Monday, April 13, 2009

Currently, there are no laws

I don't watch the local news. Yes, I do care about what's happening in my community, and yes I do have a feed on my home page for local newspaper articles, but I don't watch the evening news. Sometimes though I accidentally catch some of it, and after my initial feelings of bewilderment pass, I'm reminded of exactly why I very intentionally avoid it.

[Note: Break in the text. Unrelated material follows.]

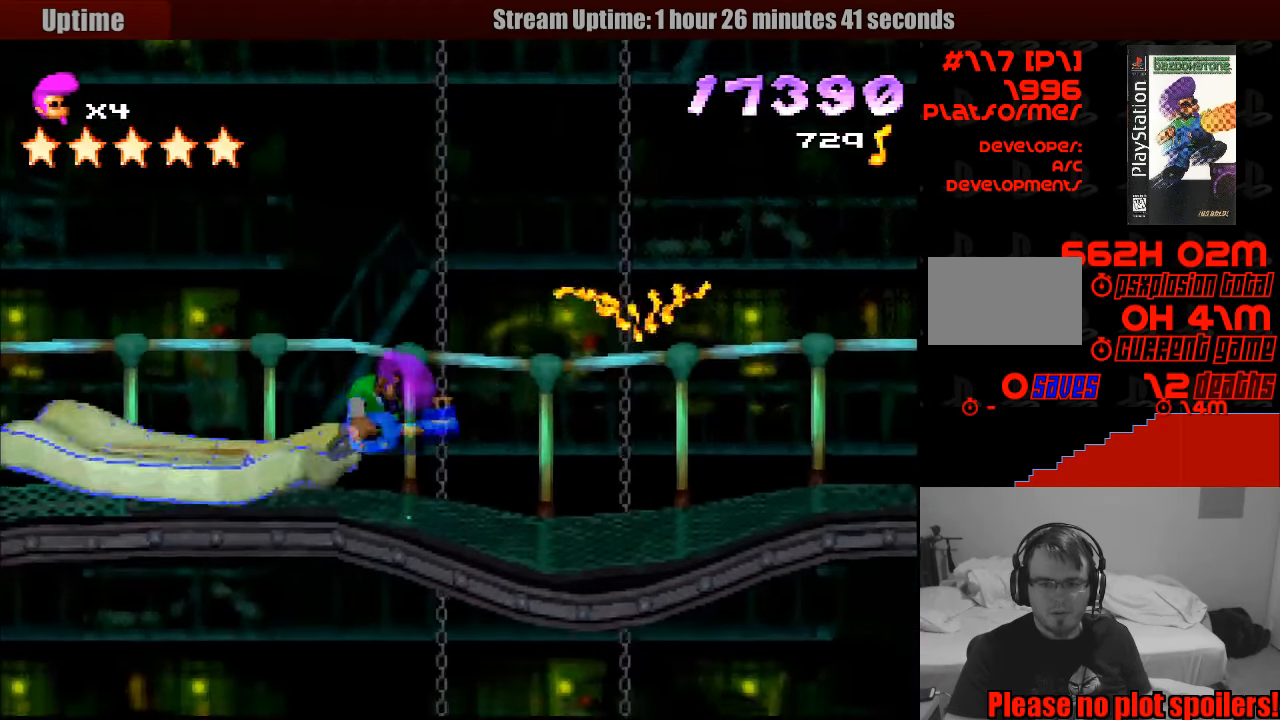
{"buttons": ["DPAD_RIGHT"], "events": [[266, "DPAD_RIGHT", "up"], [283, "DPAD_RIGHT", "down"]]}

Recently there was an accident here in the area involving a texting motorist and a police car on the shoulder of an interstate. Clearly a potentially very serious situation that thankfully didn't involve much more than what I imagine was a good scare for everyone. Last night, as my TV flips to the most recent channel I was watching after I'd deleted my recording of a syndicated Scrubs episode, I happen to catch the end of this story on the evening news. "Okay, that's probably a legit news story", I tell myself, "Nothing there to warrant me being annoyed enough to write a blog post regarding my annoyance, that no one will ever read." Then, to what I guess should have been my anticipated bewilderment, they follow the story up with a series of video pieces in which they asked random residents how they "felt" about texting while driving.

There are just so many things wrong with this. The idea is wrong, the use of resources is wrong, the content is wrong, the delivery is wrong. This isn't a debatable subject. No sane person thinks texting while in control of a two thousand pound missile made of glass and steel is a good idea. But, if it were a debatable subject, don't stick a camera in the face of random people on the street and ask them a question for which they have no time to prepare an answer. Even with time and no camera the average person probably isn't going to have anything meaningful to say on the majority of topics, so there's almost zero chance of getting something worthwhile in this manner. If however the local news is going to choose to ask a question that has only one sane answer, and then to do that via ambush on the good people of the community, it would be ever so nice if they would save this activity for their interns and use their resources to air some meaningful content.

In the article linked above it mentions that there is currently no law against texting while driving. I won't get started on the implications of needing to create such a law, but should we decide to do that, I think we should also include one to protect citizens from "Pulse of the People"-type segments by local news teams.